[Data Boundary: Start]

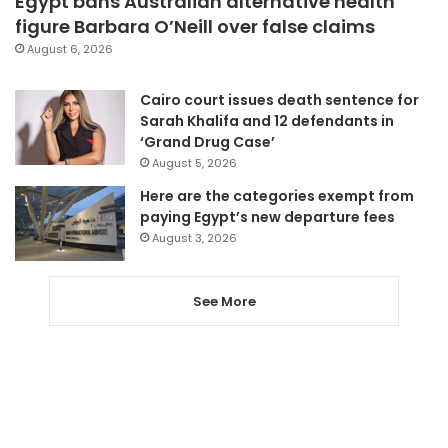
Egypt bans Australian alternative health
figure Barbara O’Neill over false claims
August 6, 2026
Cairo court issues death sentence for
Sarah Khalifa and 12 defendants in
‘Grand Drug Case’
August 5, 2026
Here are the categories exempt from
paying Egypt’s new departure fees
August 3, 2026
See More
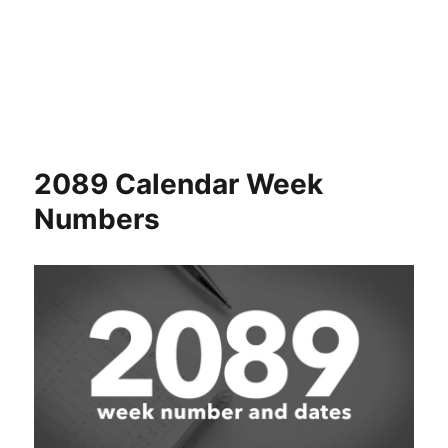
2089 Calendar Week
Numbers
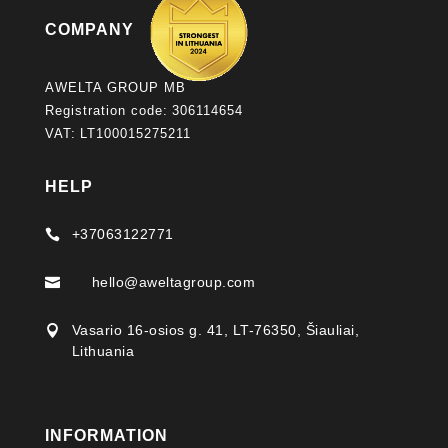
COMPANY
AWELTA GROUP MB
Registration code: 306114654
VAT: LT100015275211
HELP
+37063122771

hello@aweltagroup.com

Vasario 16-osios g. 41, LT-76350, Šiauliai,

Lithuania
INFORMATION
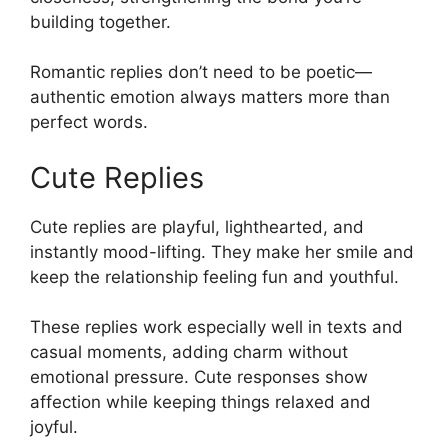
building together.
Romantic replies don’t need to be poetic—
authentic emotion always matters more than
perfect words.
Cute Replies
Cute replies are playful, lighthearted, and
instantly mood-lifting. They make her smile and
keep the relationship feeling fun and youthful.
These replies work especially well in texts and
casual moments, adding charm without
emotional pressure. Cute responses show
affection while keeping things relaxed and
joyful.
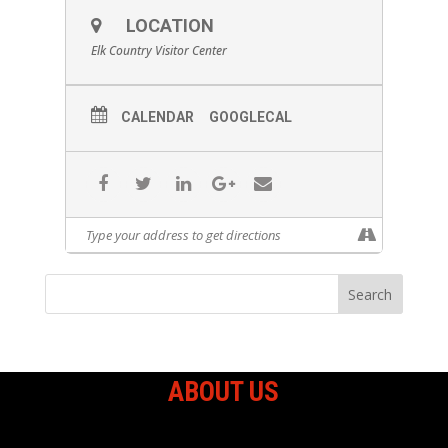
LOCATION
Elk Country Visitor Center
CALENDAR
GOOGLECAL
ABOUT US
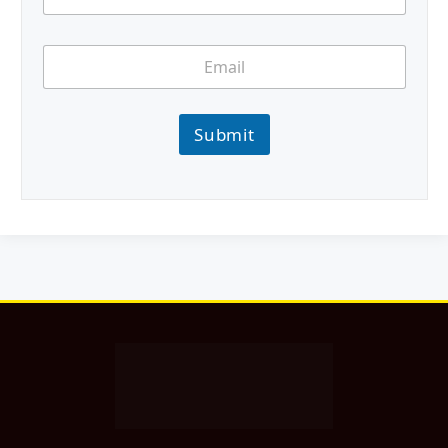
Submit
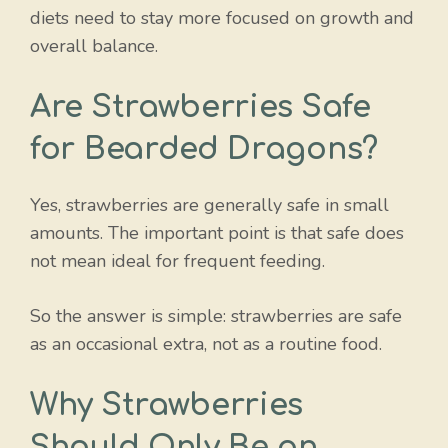
diets need to stay more focused on growth and
overall balance.
Are Strawberries Safe
for Bearded Dragons?
Yes, strawberries are generally safe in small
amounts. The important point is that safe does
not mean ideal for frequent feeding.
So the answer is simple: strawberries are safe
as an occasional extra, not as a routine food.
Why Strawberries
Should Only Be an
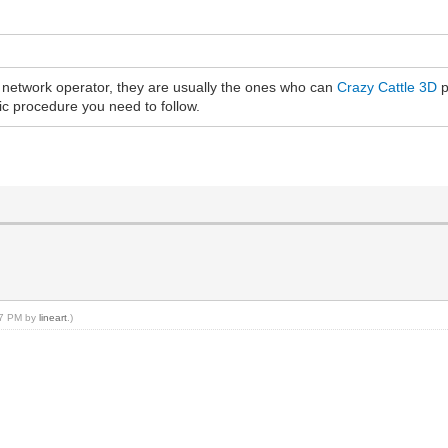
e network operator, they are usually the ones who can
Crazy Cattle 3D
p
fic procedure you need to follow.
:07 PM by
lineart
.)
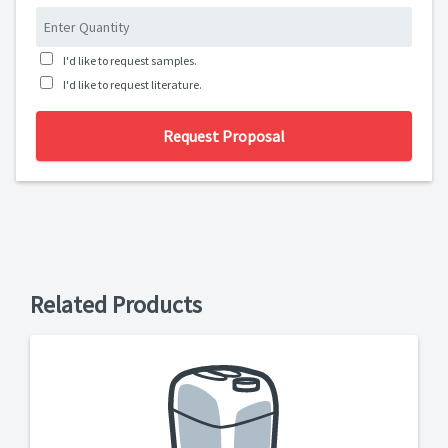
I'd like to request samples.
I'd like to request literature.
Request Proposal
Related Products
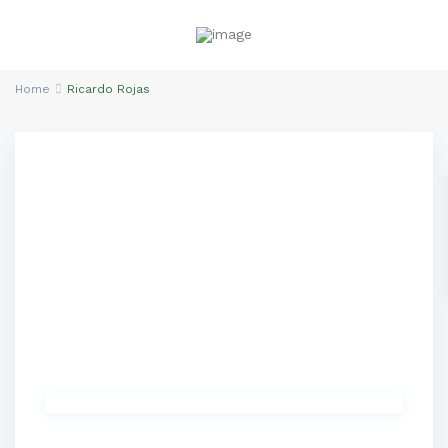
Home
Ricardo Rojas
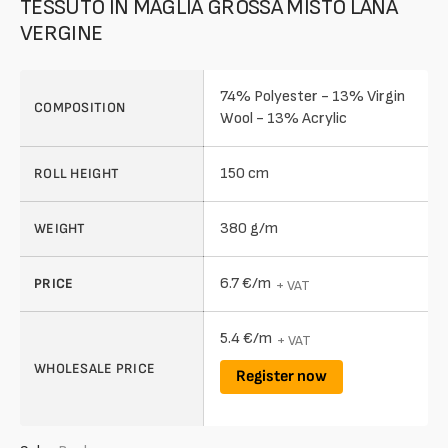
TESSUTO IN MAGLIA GROSSA MISTO LANA
VERGINE
74% Polyester - 13% Virgin
COMPOSITION
Wool - 13% Acrylic
150 cm
ROLL HEIGHT
380 g/m
WEIGHT
6.7 €/m
PRICE
+ VAT
5.4 €/m
+ VAT
WHOLESALE PRICE
Register now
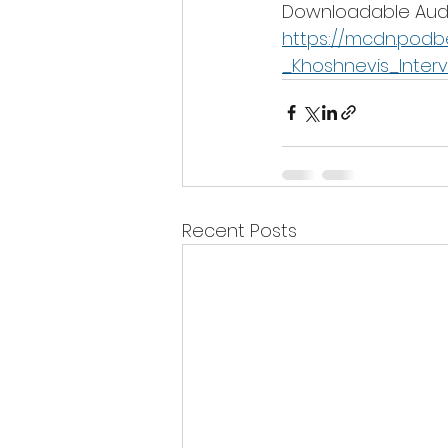
Downloadable Audi
https://mcdn.pod
_Khoshnevis_Inter
Recent Posts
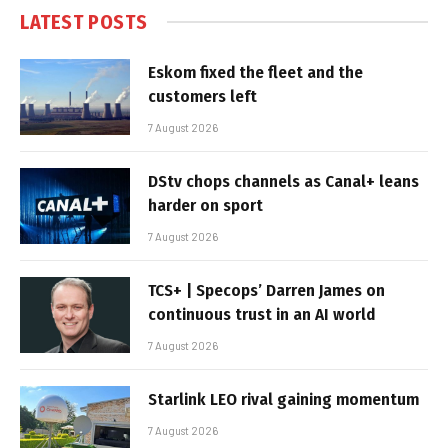
LATEST POSTS
Eskom fixed the fleet and the
customers left
7 August 2026
DStv chops channels as Canal+ leans
harder on sport
7 August 2026
TCS+ | Specops’ Darren James on
continuous trust in an AI world
7 August 2026
Starlink LEO rival gaining momentum
7 August 2026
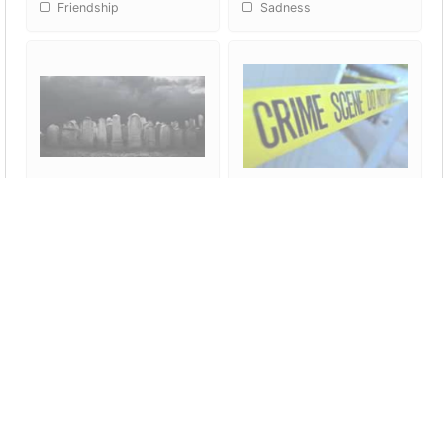
Friendship
Sadness
Death
Crime
Did you like our presentation?
1
2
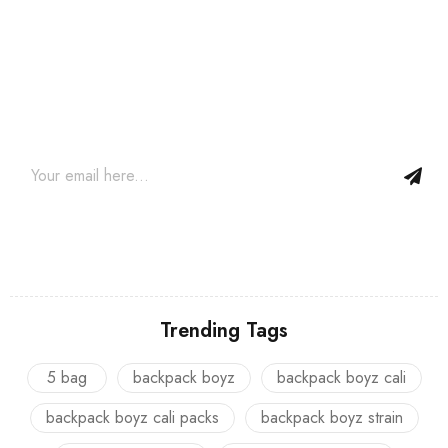
Join our newsletter and get…
Join our email subscription now to get updates on promotions
and coupons.
Trending Tags
5 bag
backpack boyz
backpack boyz cali
backpack boyz cali packs
backpack boyz strain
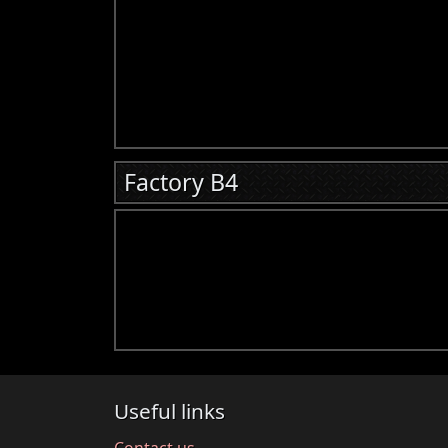
Factory B4
Useful links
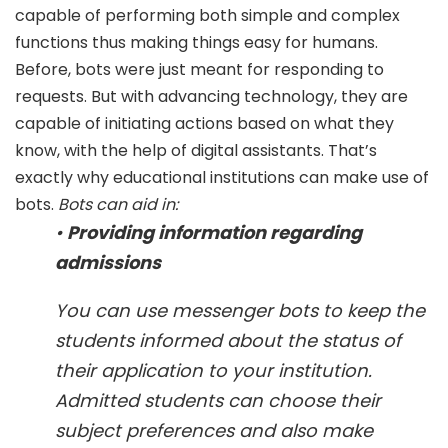
capable of performing both simple and complex
functions thus making things easy for humans.
Before, bots were just meant for responding to
requests. But with advancing technology, they are
capable of initiating actions based on what they
know, with the help of digital assistants. That’s
exactly why educational institutions can make use of
bots.
Bots can aid in:
•
Providing information regarding
admissions
You can use messenger bots to keep the
students informed about the status of
their application to your institution.
Admitted students can choose their
subject preferences and also make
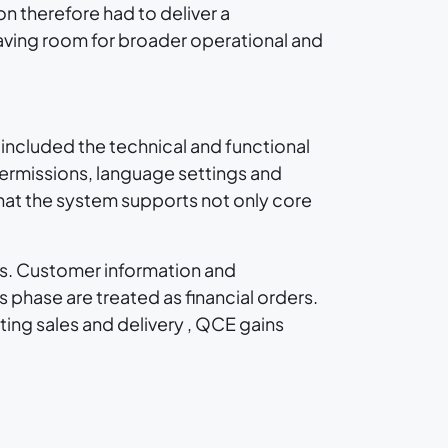
on therefore had to deliver a
leaving room for broader operational and
 included the technical and functional
ermissions, language settings and
hat the system supports not only core
ts. Customer information and
 phase are treated as financial orders.
ing sales and delivery , QCE gains
 can be structured through stages, tasks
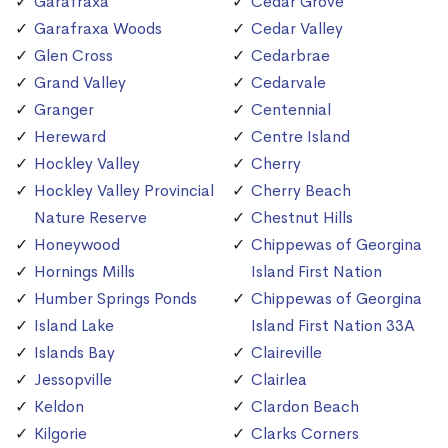
Garafraxa
Cedar Grove
Garafraxa Woods
Cedar Valley
Glen Cross
Cedarbrae
Grand Valley
Cedarvale
Granger
Centennial
Hereward
Centre Island
Hockley Valley
Cherry
Hockley Valley Provincial
Cherry Beach
Nature Reserve
Chestnut Hills
Honeywood
Chippewas of Georgina
Hornings Mills
Island First Nation
Humber Springs Ponds
Chippewas of Georgina
Island Lake
Island First Nation 33A
Islands Bay
Claireville
Jessopville
Clairlea
Keldon
Clardon Beach
Kilgorie
Clarks Corners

[Data Boundary: End]

**Exercise**
From the listing above, pull out every line that contains the string "students".

**Result of the task**
students informed about the status of
Admitted students can choose their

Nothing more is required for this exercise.